*** Opening Task data ***
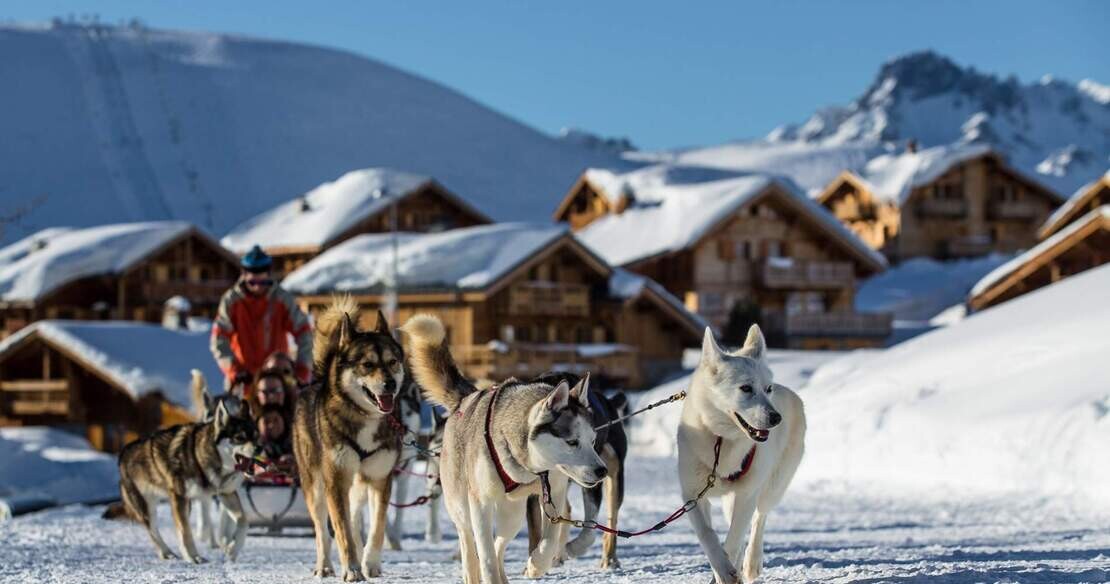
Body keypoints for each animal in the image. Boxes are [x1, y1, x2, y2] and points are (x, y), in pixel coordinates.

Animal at [116, 393, 257, 563]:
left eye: (256, 436)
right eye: (239, 437)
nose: (260, 448)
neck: (201, 456)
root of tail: (123, 452)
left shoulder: (226, 494)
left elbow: (244, 521)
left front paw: (232, 550)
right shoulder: (179, 496)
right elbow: (185, 531)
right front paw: (194, 557)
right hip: (148, 507)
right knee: (153, 531)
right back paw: (166, 553)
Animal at [292, 297, 404, 581]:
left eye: (393, 362)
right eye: (367, 365)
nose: (389, 385)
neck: (364, 416)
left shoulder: (380, 479)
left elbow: (376, 528)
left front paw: (370, 563)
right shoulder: (335, 481)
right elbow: (341, 532)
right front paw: (352, 569)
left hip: (359, 485)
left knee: (354, 519)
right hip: (316, 487)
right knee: (323, 530)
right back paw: (324, 566)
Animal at [402, 314, 607, 584]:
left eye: (592, 441)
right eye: (572, 442)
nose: (602, 471)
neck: (529, 467)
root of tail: (466, 399)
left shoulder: (554, 492)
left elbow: (549, 539)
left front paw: (536, 564)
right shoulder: (480, 502)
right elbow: (485, 553)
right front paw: (489, 572)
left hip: (513, 514)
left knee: (499, 543)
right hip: (461, 506)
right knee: (469, 542)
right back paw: (472, 573)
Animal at [524, 372, 629, 570]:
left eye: (592, 441)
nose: (601, 471)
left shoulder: (592, 483)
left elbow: (589, 530)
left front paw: (572, 548)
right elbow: (535, 530)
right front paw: (534, 563)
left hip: (615, 473)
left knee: (612, 518)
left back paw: (609, 558)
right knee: (566, 509)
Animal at [678, 326, 806, 584]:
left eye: (767, 389)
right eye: (746, 388)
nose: (776, 418)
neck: (720, 439)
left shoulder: (747, 493)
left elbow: (735, 538)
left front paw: (727, 571)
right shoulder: (692, 496)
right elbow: (707, 535)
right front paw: (723, 569)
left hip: (771, 487)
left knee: (758, 519)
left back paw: (751, 563)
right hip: (732, 499)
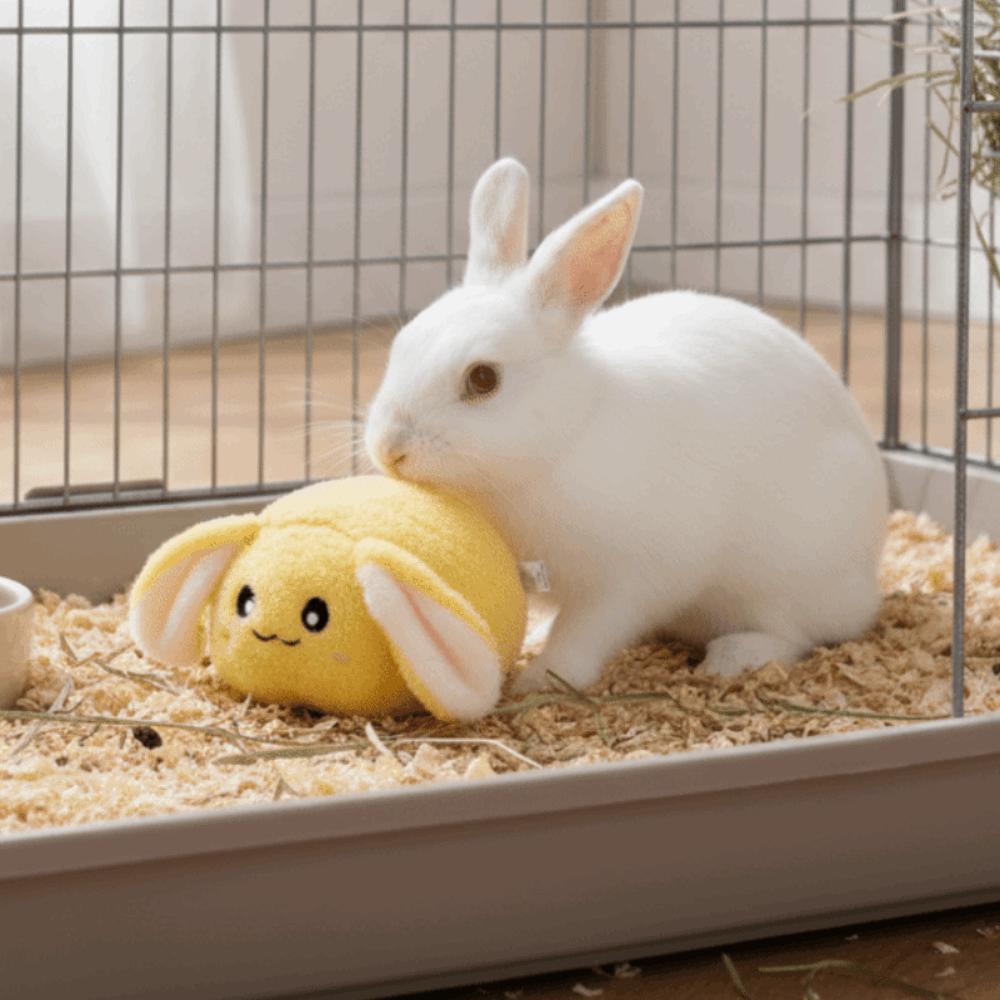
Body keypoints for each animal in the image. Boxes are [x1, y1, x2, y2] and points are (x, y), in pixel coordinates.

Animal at [365, 157, 888, 692]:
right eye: (401, 345)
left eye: (483, 378)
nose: (389, 448)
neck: (559, 444)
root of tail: (868, 578)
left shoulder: (627, 583)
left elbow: (584, 633)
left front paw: (540, 679)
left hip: (787, 575)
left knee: (799, 632)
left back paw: (734, 656)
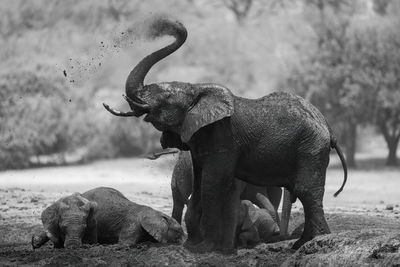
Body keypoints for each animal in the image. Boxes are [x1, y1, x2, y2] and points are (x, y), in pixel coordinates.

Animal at [102, 16, 346, 253]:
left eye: (165, 99)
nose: (176, 25)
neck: (196, 89)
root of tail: (328, 127)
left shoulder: (222, 137)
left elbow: (211, 184)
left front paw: (205, 249)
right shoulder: (199, 140)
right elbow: (200, 182)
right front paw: (192, 247)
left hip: (310, 148)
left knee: (306, 191)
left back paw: (313, 242)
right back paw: (299, 244)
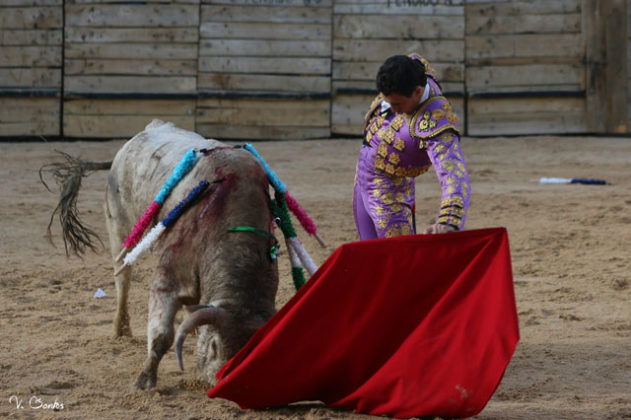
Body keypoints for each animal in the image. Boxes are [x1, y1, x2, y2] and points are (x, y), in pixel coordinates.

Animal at [43, 120, 278, 390]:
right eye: (214, 347)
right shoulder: (169, 275)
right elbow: (162, 333)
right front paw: (144, 381)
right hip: (119, 227)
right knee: (122, 277)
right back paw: (121, 329)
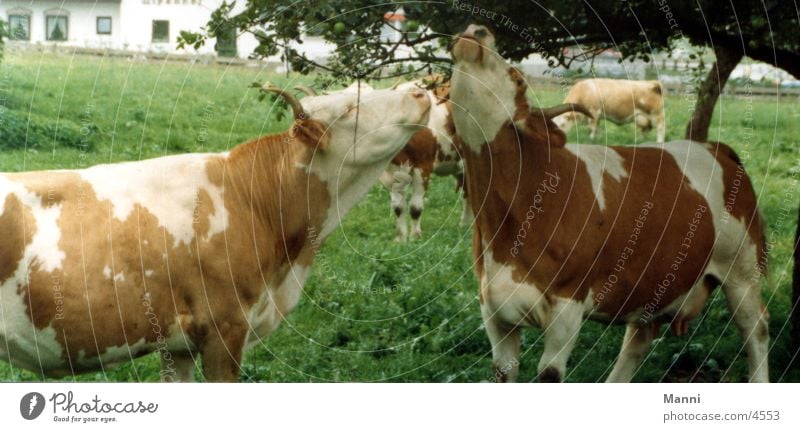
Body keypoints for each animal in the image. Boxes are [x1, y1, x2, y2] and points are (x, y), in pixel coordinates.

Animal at [450, 24, 768, 382]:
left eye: (517, 78)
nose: (475, 30)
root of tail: (715, 147)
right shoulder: (492, 308)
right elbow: (503, 372)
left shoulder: (567, 307)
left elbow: (549, 373)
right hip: (656, 282)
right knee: (638, 339)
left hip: (742, 269)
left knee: (756, 329)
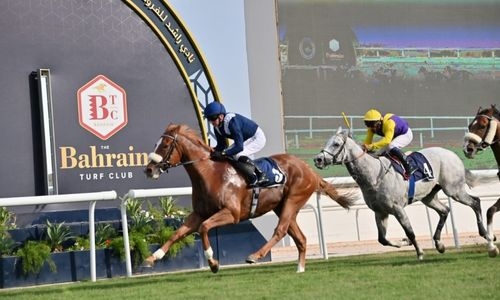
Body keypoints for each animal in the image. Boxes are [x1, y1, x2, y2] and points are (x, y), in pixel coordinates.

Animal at [141, 123, 356, 274]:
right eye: (155, 144)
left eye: (165, 145)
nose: (149, 170)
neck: (210, 174)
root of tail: (309, 169)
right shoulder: (198, 213)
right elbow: (177, 234)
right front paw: (152, 258)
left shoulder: (231, 214)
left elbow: (204, 228)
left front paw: (213, 262)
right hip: (282, 206)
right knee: (299, 238)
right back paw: (300, 269)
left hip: (293, 200)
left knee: (280, 230)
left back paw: (255, 255)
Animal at [314, 127, 490, 258]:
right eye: (328, 142)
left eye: (336, 144)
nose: (318, 159)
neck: (374, 175)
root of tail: (453, 154)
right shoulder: (380, 212)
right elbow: (382, 239)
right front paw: (405, 242)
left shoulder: (398, 208)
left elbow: (410, 231)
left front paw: (420, 252)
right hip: (429, 197)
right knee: (445, 210)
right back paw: (439, 244)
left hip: (454, 190)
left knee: (475, 202)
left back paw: (486, 234)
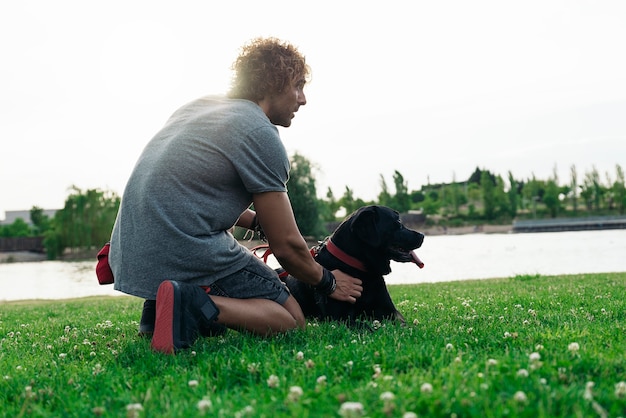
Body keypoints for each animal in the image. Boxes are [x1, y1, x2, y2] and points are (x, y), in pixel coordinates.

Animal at [282, 206, 424, 326]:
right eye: (398, 223)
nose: (422, 235)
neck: (361, 270)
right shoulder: (340, 317)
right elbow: (366, 327)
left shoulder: (389, 310)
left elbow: (404, 325)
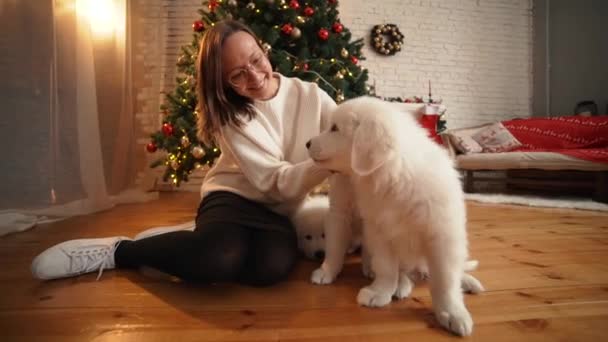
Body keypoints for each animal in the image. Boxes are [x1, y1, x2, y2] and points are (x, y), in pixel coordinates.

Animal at [308, 96, 480, 336]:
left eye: (334, 128)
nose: (307, 143)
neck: (395, 176)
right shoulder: (379, 229)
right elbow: (386, 267)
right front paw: (380, 292)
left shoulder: (442, 234)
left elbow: (445, 279)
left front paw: (452, 313)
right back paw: (401, 285)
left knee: (453, 269)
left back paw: (468, 281)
*** Closing Task data ***
Problem details: The word to find is "neck". Copy every line of the data that holds it.

Response to this task:
neck: (201, 456)
neck: (364, 416)
neck: (529, 467)
neck: (720, 439)
neck: (559, 444)
neck: (196, 89)
neck: (210, 174)
neck: (374, 175)
neck: (361, 270)
neck: (395, 176)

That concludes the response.